The DIY Incubator is a rather simple tool that can be used to help analyze water for fecal contamination, which is a problem in many third world countries. It consists of a styrofoam box, a light bulb and a home-brew Arduino which provides the PID control of the heat. For bacterial analysis, regular coliform bacteria live at 35C, while fecal coliform prefer about 44C — if incubated at these temperatures the bacteria will make itself known very quickly (within about 24 hours).

Oh and if you don’t want to find out how dirty your water is, you can also make yogurt instead. Check out a short demonstration of the incubator after the break.

14 thoughts on “DIY Incubator Cooks Bacteria… Or Yogurt!

  1. Nifty, almost the exact opposite of what I’ll be building in a couple of weeks.
    I ordered two polystyrene foam boxes like that last week, plan to stack them and add a peltier to use as a universal 5L kegerator and single-batch fermenter.
    Just have to wait for the peltier to come in from China..

    1. You severely overestimate the heat-moving capacity of a peltier chip and/or are severely underestimating the heat capacity of a keg.

      You’ll be lucky if the peltier can barely keep up with thermal leak through from the insulation.

  2. I am very pleased to see more biology related posts on hackaday! This is a refreshing change from the usual arduino/raspberry-controlled blinking things. And let’s not forget about the 3d printed things with servos attached as well :D

  3. I was under the impression that you only need to boil the milk for a short period of time before letting it cool enough to add the culture to make yogurt; they suggest 20-30 minutes boiling time.

  4. In general this type of equipment is very interesting because in compact form you can produce food, fuel, polymers and recycle different types of materials, because the microorganisms are small biochemical factories.

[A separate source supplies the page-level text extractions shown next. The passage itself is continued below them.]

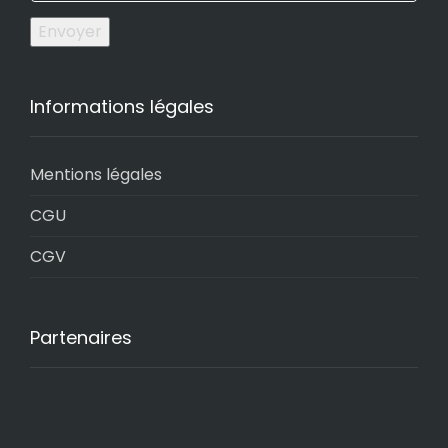
Envoyer
Informations légales
Mentions légales
CGU
CGV
Partenaires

  5. While it’s cool to see a biology hack on here, I wonder if this is another where the financial benefit is dubious. A reptile egg incubator is under £100, and does heating and cooling with peltier units to 1 degree C accuracy, and with a larger volume. I wonder if the total cost of their project beats that, when they work out the value of their time per hour working on it. Might be better to just leap ahead and start some interesting biology experiments.

    1. Hi John, this is a very good point to raise.

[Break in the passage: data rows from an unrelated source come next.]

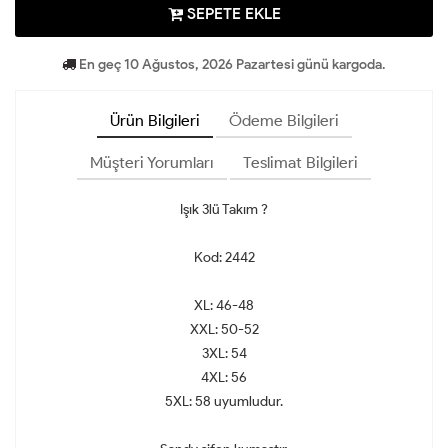
SEPETE EKLE
En geç 10 Ağustos, 2026 Pazartesi günü kargoda.
Ürün Bilgileri
Ödeme Bilgileri
Müşteri Yorumları
Teslimat Bilgileri
Işık 3lü Takım ?
Kod: 2442
XL: 46-48
XXL: 50-52
3XL: 54
4XL: 56
5XL: 58 uyumludur.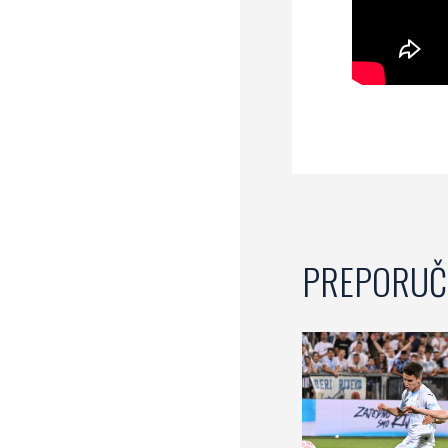
PREPORUČ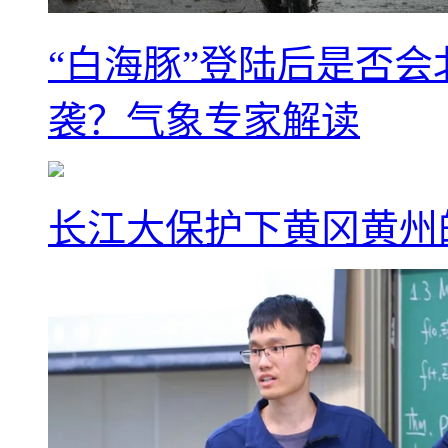
“白海豚”登陆后是否会
袭？气象专家解读
长江大保护下黄冈黄州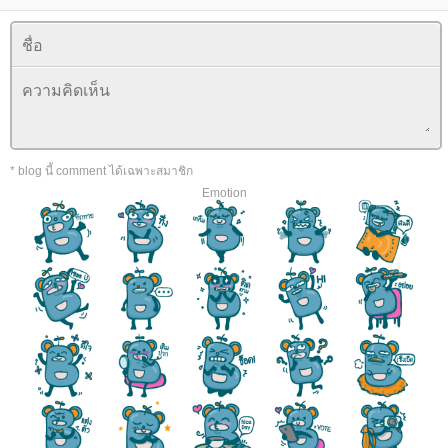
* blog นี้ comment ได้เฉพาะสมาชิก
Emotion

      The part cost for the electronics is $17 in small quantities and the PCB (including shipping) was $20 for 7 boards (<$3/board). So the control board amounts to roughly $20. Everything else can be salvaged (1 old reading lamp for bulb and wiring, food container for Styrofoam box, old mobile phone charger for wallwart). You can probably buy everything for <$10 at a junk part store or flea market.

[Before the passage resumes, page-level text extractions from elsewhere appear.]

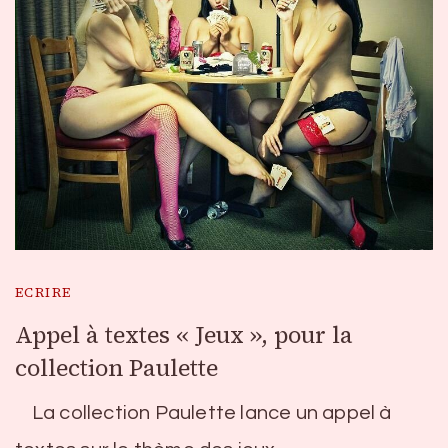
ECRIRE
Appel à textes « Jeux », pour la
collection Paulette
La collection Paulette lance un appel à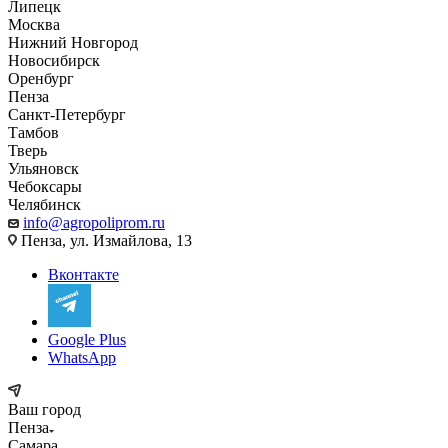
Липецк
Москва
Нижний Новгород
Новосибирск
Оренбург
Пенза
Санкт-Петербург
Тамбов
Тверь
Ульяновск
Чебоксары
Челябинск
info@agropoliprom.ru
Пенза, ул. Измайлова, 13
Вконтакте
Google Plus
WhatsApp
Ваш город
Пенза
Самара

      As for time, it is free if you are a volunteer citizen scientist ;) It wouldn't be fair to factor in an industry-standard engineer salary.

  6. For home use, I recommend a short chain of the small variety of “blink” incandescent indoor/outdoor fairy/Christmas lights and a “powerswitch tail” or other enclosed relay.

    The fairy lights are the big advantage: already more or less water proof, even more efficient at producing heat (less energy wasted producing light), is less likely to melt the foam, more robust against breakage, and remarkably cheap this time of year. Since an incandescent blink light spends more time off as it warms up, the blinky part is a convenient backup if your primary temperature controller fails, and otherwise an approximation to “PID” for those of us who find “bang-bang” a better fit to an on-off relay.

    Mine got only little use for yoghurt, a bit more for ricotta, and a lot more as a proofing oven for bread.